### WORK ITEM
Return all the entries word for word, minus the pictures.

### RECORDS FOR PROCESSING
* * * * * * * * *
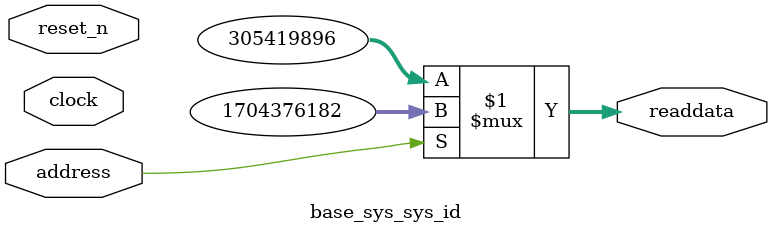
<source format=v>



// synthesis translate_off
`timescale 1ns / 1ps
// synthesis translate_on

// turn off superfluous verilog processor warnings 
// altera message_level Level1 
// altera message_off 10034 10035 10036 10037 10230 10240 10030 

module base_sys_sys_id (
               // inputs:
                address,
                clock,
                reset_n,

               // outputs:
                readdata
             )
;

  output  [ 31: 0] readdata;
  input            address;
  input            clock;
  input            reset_n;

  wire    [ 31: 0] readdata;
  //control_slave, which is an e_avalon_slave
  assign readdata = address ? 1704376182 : 305419896;

endmodule



</source>
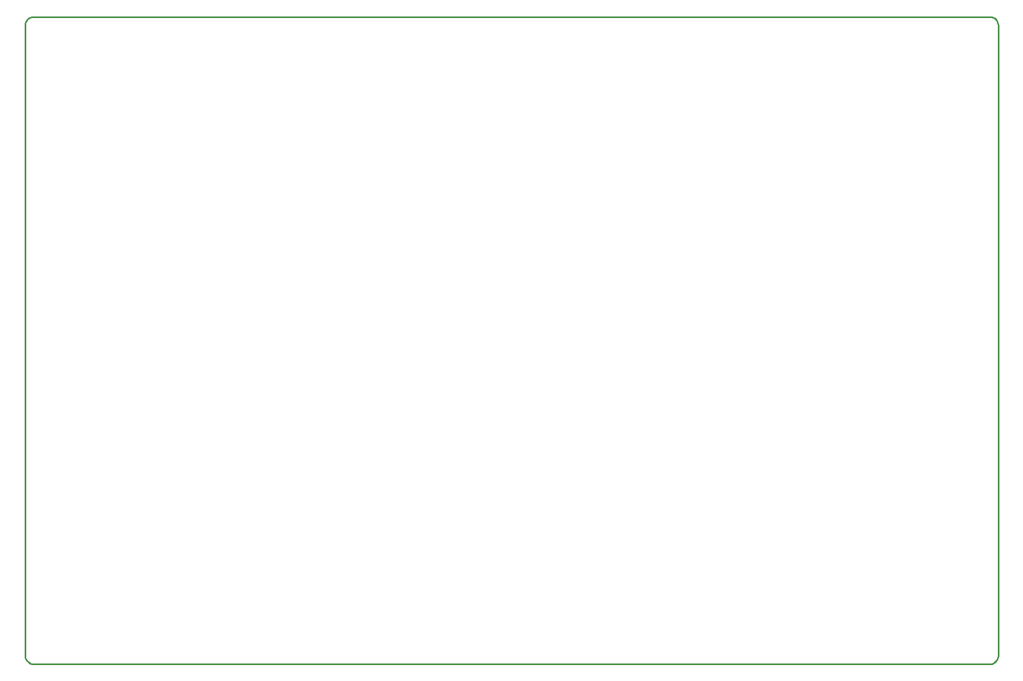
<source format=gko>
G04*
G04 #@! TF.GenerationSoftware,Altium Limited,Altium Designer,22.10.1 (41)*
G04*
G04 Layer_Color=16711935*
%FSLAX25Y25*%
%MOIN*%
G70*
G04*
G04 #@! TF.SameCoordinates,C65821A1-17F7-41E3-85A7-462E8C27BB40*
G04*
G04*
G04 #@! TF.FilePolarity,Positive*
G04*
G01*
G75*
%ADD96C,0.01000*%
D96*
X5000Y393701D02*
X4025Y393605D01*
X3087Y393320D01*
X2222Y392858D01*
X1464Y392236D01*
X843Y391479D01*
X381Y390614D01*
X96Y389676D01*
X0Y388701D01*
X592520D02*
X592424Y389676D01*
X592139Y390614D01*
X591677Y391479D01*
X591055Y392236D01*
X590298Y392858D01*
X589433Y393320D01*
X588495Y393605D01*
X587520Y393701D01*
Y0D02*
X588495Y96D01*
X589433Y381D01*
X590298Y843D01*
X591055Y1464D01*
X591677Y2222D01*
X592139Y3087D01*
X592424Y4025D01*
X592520Y5000D01*
X0D02*
X96Y4025D01*
X381Y3087D01*
X843Y2222D01*
X1464Y1464D01*
X2222Y843D01*
X3087Y381D01*
X4025Y96D01*
X5000Y0D01*
X592520Y5000D02*
Y388701D01*
X0Y388189D02*
Y388701D01*
X5000Y393701D02*
X587520D01*
X579528Y0D02*
X587520D01*
X5000D02*
X579528D01*
X0Y5000D02*
Y388189D01*
M02*

</source>
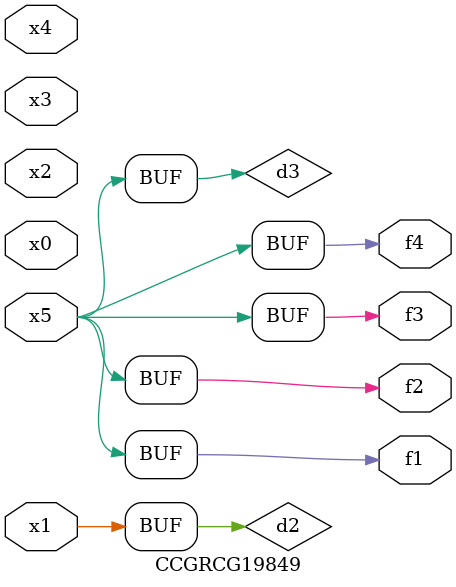
<source format=v>
module CCGRCG19849(
	input x0, x1, x2, x3, x4, x5,
	output f1, f2, f3, f4
);

	wire d1, d2, d3;

	not (d1, x5);
	or (d2, x1);
	xnor (d3, d1);
	assign f1 = d3;
	assign f2 = d3;
	assign f3 = d3;
	assign f4 = d3;
endmodule

</source>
* * * * * * * * *
### ANSWER SECTION
<source format=v>



// synthesis translate_off
`timescale 1ns / 1ps
// synthesis translate_on

// turn off superfluous verilog processor warnings 
// altera message_level Level1 
// altera message_off 10034 10035 10036 10037 10230 10240 10030 

module base_sys_sys_id (
               // inputs:
                address,
                clock,
                reset_n,

               // outputs:
                readdata
             )
;

  output  [ 31: 0] readdata;
  input            address;
  input            clock;
  input            reset_n;

  wire    [ 31: 0] readdata;
  //control_slave, which is an e_avalon_slave
  assign readdata = address ? 1704376182 : 305419896;

endmodule



</source>
<source format=gko>
G04*
G04 #@! TF.GenerationSoftware,Altium Limited,Altium Designer,22.10.1 (41)*
G04*
G04 Layer_Color=16711935*
%FSLAX25Y25*%
%MOIN*%
G70*
G04*
G04 #@! TF.SameCoordinates,C65821A1-17F7-41E3-85A7-462E8C27BB40*
G04*
G04*
G04 #@! TF.FilePolarity,Positive*
G04*
G01*
G75*
%ADD96C,0.01000*%
D96*
X5000Y393701D02*
X4025Y393605D01*
X3087Y393320D01*
X2222Y392858D01*
X1464Y392236D01*
X843Y391479D01*
X381Y390614D01*
X96Y389676D01*
X0Y388701D01*
X592520D02*
X592424Y389676D01*
X592139Y390614D01*
X591677Y391479D01*
X591055Y392236D01*
X590298Y392858D01*
X589433Y393320D01*
X588495Y393605D01*
X587520Y393701D01*
Y0D02*
X588495Y96D01*
X589433Y381D01*
X590298Y843D01*
X591055Y1464D01*
X591677Y2222D01*
X592139Y3087D01*
X592424Y4025D01*
X592520Y5000D01*
X0D02*
X96Y4025D01*
X381Y3087D01*
X843Y2222D01*
X1464Y1464D01*
X2222Y843D01*
X3087Y381D01*
X4025Y96D01*
X5000Y0D01*
X592520Y5000D02*
Y388701D01*
X0Y388189D02*
Y388701D01*
X5000Y393701D02*
X587520D01*
X579528Y0D02*
X587520D01*
X5000D02*
X579528D01*
X0Y5000D02*
Y388189D01*
M02*

</source>
<source format=v>
module CCGRCG19849(
	input x0, x1, x2, x3, x4, x5,
	output f1, f2, f3, f4
);

	wire d1, d2, d3;

	not (d1, x5);
	or (d2, x1);
	xnor (d3, d1);
	assign f1 = d3;
	assign f2 = d3;
	assign f3 = d3;
	assign f4 = d3;
endmodule

</source>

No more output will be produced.